My baby sister had a baby....a perfect little girl named Cora....I personally felt so frickin' old when I saw pictures of the baby....thinking about doing that phase again made me feel kind of illish...of course she is thrilled...the baby is gorgeous, mom,dad and baby are all doing great.

I got to spend the entire summer away from Calgary....time with family, and my girls...time to breathe and reflect and ponder how to choose to be moving in a forward direction....always.....

"Sometimes you have to let go of the life you had planned, to live the life you were meant to have."


Life has brought our family to new places in the last year and a half and has tested Jason and I on a number of levels.....life is hard...and marriage is ridiculously hard....sometimes no matter how hard you try, you just can't turn it around and that is the place that we found ourselves in towards the end of last year. We are moving into this time of our lives....trusting that all things will go the way that they should but that our lives are moving in separate directions. This separation isn't new...we've just chosen to keep our lives private. We are beyond the point of casting blame in either direction and instead choose to remember that our kids come first and their feelings matter most to us. That said all choices that we made in how we chose to proceed were done with the intention of keeping their best interests in mind.

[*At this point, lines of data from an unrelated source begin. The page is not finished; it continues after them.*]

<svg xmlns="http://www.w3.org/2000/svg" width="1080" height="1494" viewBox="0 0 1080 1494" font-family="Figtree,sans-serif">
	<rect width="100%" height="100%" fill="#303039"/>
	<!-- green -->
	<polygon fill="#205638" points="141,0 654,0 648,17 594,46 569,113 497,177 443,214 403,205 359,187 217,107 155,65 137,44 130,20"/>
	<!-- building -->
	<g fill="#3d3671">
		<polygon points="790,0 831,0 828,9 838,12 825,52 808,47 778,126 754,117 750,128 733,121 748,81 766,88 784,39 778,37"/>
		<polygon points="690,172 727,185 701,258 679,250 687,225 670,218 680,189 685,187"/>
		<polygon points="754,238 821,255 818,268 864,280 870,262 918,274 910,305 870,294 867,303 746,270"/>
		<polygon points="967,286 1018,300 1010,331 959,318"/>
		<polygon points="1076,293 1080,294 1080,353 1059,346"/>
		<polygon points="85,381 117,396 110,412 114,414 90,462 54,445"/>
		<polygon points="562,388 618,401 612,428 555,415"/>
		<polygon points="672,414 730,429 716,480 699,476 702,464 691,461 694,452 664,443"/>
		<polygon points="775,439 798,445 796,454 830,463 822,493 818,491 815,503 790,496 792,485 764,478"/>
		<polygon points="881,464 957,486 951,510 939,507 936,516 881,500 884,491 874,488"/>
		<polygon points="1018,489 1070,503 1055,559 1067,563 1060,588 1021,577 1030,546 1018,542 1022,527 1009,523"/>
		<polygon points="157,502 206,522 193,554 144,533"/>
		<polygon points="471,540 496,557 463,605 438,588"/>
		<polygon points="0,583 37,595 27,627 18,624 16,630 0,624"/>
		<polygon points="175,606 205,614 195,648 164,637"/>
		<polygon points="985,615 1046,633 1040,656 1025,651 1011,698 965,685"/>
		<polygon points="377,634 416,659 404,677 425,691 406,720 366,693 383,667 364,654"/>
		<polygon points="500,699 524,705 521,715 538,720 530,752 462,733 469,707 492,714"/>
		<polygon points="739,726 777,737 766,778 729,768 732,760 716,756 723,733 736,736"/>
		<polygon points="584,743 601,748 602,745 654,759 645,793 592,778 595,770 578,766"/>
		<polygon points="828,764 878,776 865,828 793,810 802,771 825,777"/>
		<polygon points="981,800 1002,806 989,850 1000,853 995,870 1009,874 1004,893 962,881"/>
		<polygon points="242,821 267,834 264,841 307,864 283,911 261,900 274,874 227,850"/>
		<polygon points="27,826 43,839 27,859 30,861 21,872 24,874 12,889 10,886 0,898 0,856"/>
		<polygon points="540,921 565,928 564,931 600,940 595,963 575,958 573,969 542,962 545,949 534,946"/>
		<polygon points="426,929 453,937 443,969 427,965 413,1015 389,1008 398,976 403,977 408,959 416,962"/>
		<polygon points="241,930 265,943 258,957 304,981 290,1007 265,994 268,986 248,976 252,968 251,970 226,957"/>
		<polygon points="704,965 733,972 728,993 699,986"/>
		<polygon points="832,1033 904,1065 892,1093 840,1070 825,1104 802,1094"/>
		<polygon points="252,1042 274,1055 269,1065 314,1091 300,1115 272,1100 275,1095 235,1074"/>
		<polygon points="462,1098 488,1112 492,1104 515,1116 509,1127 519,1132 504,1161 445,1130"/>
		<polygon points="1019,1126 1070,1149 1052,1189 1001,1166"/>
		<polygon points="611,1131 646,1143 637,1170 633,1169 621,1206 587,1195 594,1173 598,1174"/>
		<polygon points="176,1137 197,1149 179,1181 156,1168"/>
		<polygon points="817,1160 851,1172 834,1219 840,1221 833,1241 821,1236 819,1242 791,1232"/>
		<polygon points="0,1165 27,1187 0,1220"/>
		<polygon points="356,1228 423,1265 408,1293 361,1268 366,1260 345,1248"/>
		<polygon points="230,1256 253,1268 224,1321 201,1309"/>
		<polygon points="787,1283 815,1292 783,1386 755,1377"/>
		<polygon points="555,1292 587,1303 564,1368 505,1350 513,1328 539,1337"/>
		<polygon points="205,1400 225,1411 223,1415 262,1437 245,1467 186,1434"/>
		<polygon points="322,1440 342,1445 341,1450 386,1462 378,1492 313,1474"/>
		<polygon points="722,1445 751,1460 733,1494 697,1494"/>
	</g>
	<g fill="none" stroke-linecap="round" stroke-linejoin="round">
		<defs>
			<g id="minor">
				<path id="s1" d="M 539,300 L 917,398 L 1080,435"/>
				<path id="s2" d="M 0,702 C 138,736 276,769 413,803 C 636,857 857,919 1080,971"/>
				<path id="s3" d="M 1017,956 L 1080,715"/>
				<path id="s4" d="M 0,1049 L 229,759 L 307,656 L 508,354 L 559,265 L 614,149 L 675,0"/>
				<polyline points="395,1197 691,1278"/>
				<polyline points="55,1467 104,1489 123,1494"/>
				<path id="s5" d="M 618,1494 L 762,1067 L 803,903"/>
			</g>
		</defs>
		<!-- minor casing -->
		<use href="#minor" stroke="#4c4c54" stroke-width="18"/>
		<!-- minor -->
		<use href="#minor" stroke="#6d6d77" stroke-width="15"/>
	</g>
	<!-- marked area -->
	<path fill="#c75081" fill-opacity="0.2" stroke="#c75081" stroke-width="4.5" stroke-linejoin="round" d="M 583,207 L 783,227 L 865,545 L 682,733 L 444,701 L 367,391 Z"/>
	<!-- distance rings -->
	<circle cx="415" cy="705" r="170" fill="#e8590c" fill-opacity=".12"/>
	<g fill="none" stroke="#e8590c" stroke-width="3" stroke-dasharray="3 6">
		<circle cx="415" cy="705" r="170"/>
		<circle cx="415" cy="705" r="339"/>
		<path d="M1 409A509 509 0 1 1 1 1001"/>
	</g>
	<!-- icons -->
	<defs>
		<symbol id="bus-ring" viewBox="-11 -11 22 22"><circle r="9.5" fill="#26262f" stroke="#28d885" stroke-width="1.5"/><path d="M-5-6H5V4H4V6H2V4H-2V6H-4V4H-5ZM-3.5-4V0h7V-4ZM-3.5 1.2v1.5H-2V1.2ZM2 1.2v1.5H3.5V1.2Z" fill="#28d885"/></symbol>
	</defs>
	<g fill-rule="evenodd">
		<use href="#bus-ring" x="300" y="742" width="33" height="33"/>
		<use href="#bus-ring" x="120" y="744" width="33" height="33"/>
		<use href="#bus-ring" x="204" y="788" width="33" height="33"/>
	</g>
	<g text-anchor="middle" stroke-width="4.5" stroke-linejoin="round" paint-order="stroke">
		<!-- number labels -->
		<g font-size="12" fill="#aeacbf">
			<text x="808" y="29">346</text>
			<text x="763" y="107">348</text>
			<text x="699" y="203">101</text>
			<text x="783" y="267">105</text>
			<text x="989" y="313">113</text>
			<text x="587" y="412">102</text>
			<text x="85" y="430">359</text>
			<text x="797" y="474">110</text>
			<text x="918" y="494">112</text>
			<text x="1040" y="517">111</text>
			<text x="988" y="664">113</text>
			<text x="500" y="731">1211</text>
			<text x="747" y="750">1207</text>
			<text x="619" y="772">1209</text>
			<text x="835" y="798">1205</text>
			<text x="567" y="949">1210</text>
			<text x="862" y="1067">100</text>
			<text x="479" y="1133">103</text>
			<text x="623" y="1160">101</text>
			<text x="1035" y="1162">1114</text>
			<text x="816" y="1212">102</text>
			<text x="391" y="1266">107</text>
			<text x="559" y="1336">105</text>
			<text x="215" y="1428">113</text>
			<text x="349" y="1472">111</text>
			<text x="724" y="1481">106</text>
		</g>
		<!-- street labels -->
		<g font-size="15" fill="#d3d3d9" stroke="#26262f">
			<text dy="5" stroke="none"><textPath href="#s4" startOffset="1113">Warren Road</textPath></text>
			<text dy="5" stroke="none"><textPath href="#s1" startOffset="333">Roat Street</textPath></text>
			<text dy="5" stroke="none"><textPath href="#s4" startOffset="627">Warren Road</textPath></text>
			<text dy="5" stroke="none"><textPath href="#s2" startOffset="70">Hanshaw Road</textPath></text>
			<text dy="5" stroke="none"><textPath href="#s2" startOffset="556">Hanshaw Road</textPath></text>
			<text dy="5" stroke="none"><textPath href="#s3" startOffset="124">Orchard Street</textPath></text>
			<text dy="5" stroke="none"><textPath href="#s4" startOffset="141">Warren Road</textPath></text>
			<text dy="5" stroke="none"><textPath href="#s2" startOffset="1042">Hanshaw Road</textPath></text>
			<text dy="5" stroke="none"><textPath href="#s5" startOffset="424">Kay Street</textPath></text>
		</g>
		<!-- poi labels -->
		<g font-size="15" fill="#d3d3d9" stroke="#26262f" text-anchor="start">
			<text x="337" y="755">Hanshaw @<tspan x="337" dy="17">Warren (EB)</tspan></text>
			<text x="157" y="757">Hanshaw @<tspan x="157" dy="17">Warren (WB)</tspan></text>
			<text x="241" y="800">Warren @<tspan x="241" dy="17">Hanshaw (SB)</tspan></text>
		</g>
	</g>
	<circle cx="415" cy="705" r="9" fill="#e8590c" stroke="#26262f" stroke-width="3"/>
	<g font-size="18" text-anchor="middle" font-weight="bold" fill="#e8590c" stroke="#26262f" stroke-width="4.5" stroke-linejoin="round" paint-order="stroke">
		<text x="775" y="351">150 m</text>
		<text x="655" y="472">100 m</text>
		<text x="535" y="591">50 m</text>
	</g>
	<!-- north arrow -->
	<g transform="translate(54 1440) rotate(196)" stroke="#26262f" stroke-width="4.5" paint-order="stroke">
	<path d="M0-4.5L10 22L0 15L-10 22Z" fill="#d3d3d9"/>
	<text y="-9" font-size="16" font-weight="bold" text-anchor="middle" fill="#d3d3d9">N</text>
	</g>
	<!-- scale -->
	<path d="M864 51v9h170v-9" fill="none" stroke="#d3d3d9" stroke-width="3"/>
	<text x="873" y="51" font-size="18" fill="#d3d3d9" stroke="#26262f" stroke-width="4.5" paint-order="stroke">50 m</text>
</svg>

The struggles in my personal life seem to be a constant reminder that the peaks and valleys are a daily occurence and that has become tiresome to me but I will still keep moving forward. Thank you to everyone who has known about the situation all the way through and has kept us in their prayers...we are so grateful.

I've learned some hard lessons this year...about human nature, friendships, relationships, parenting and personal growth. I've been disappointed in people and the way that they have handled certain situations. I have changed how some of my relationships function because I know that at the end of the day....they will always love themselves more than they love me and a certain measure of self preservation isn't a bad thing. I've seen friends find their voice as they strive to become the truest version of themselves....that in itself is an incredibly hard road to walk....when you choose to be, who you feel you are, you have to accept that there will be people who might not appreciate the new version of you....and that just has to be okay. I have wondered how people can sit so comfortably in their little glass houses...only because I know that generally no glass house is shatter proof. I have learned that you should never rely on another person for your own happiness and I've also decided that the expression 'two halves making a whole' is a load of crap. I am a complete person all by myself and no one makes me a better version of myself. If it all came down to it, everything that I would ever need, I already have....and I feel empowered by the knowledge of that.

I sit here now.....with so many unknowns still in front of me but the fear is gone(mostly), the deep deep sadness has grown into acceptance, and I can honestly say that this is what I know....life is a constant journey, full of storms, and hurt and joy and passion, but every step of it gets you closer to where you are supposed to be.....and so I will take all of the very best parts of the life that I have lived so far, keeping those memories close to my heart, and I will let everything else fall. You never stay in the same place forever....gosh I clung to that hope last year....and it's true, life is different now, not different bad.....just different....and I'm okay with that.....and we're all doing okay.


*This post was previously posted but there was confusion about the date posted with it so I just decided to delete and repost.